Conclusion and Future Work
In this study, I have developed and validated a fall state prediction method for quadruped robots based on IMU sensor data and the IPO-VMD-GRNN model. The key innovation lies in the integration of improved population optimization with signal decomposition and neural networks, which enables accurate and timely prediction of critical fall states. The IPO algorithm effectively optimizes the parameters of VMD and GRNN, leading to enhanced feature extraction and model generalization. Experimental results confirm that this approach outperforms existing methods in terms of error metrics and response time, providing a practical solution for improving the field passability of robot dogs.

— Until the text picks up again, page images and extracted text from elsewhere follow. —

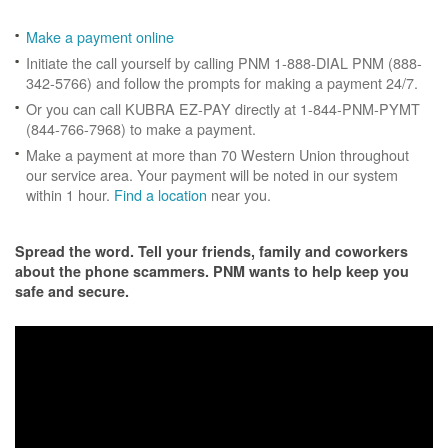
Make a payment online
Initiate the call yourself by calling PNM 1-888-DIAL PNM (888-
342-5766) and follow the prompts for making a payment 24/7.
Or you can call KUBRA EZ-PAY directly at 1-844-PNM-PYMT
(844-766-7968) to make a payment.
Make a payment at more than 70 Western Union throughout
our service area. Your payment will be noted in our system
within 1 hour.
Find a location
near you.
Spread the word. Tell your friends, family and coworkers
about the phone scammers. PNM wants to help keep you
safe and secure.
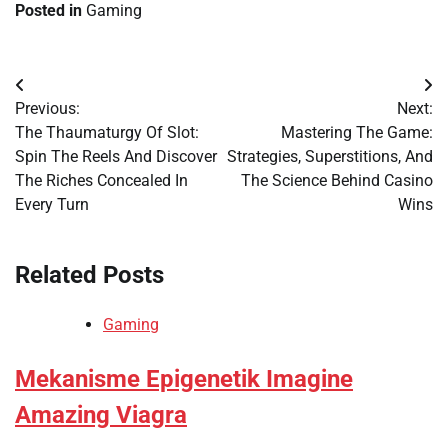
Posted in
Gaming
Post
Previous:
Next:
navigation
The Thaumaturgy Of Slot:
Mastering The Game:
Spin The Reels And Discover
Strategies, Superstitions, And
The Riches Concealed In
The Science Behind Casino
Every Turn
Wins
Related Posts
Gaming
Mekanisme Epigenetik Imagine
Amazing Viagra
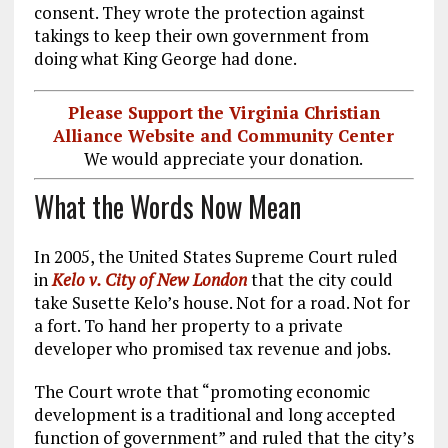
consent. They wrote the protection against
takings to keep their own government from
doing what King George had done.
Please Support the Virginia Christian
Alliance Website and Community Center
We would appreciate your donation.
What the Words Now Mean
In 2005, the United States Supreme Court ruled
in
Kelo v. City of New London
that the city could
take Susette Kelo’s house. Not for a road. Not for
a fort. To hand her property to a private
developer who promised tax revenue and jobs.
The Court wrote that “promoting economic
development is a traditional and long accepted
function of government” and ruled that the city’s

The implications of this research extend beyond agriculture to other domains where quadruped robots are deployed, such as search and rescue or surveillance. By leveraging IMU data alone, the method offers a cost-effective alternative to multi-sensor systems, without compromising performance. Future work could focus on integrating this prediction model with real-time control strategies, such as adaptive gait adjustment or fall recovery mechanisms, to further enhance the autonomy of quadruped robots. Additionally, exploring other sensor modalities or deep learning architectures could yield further improvements. Overall, this study contributes to the advancement of intelligent robotics, paving the way for more resilient and efficient robot dogs in dynamic environments.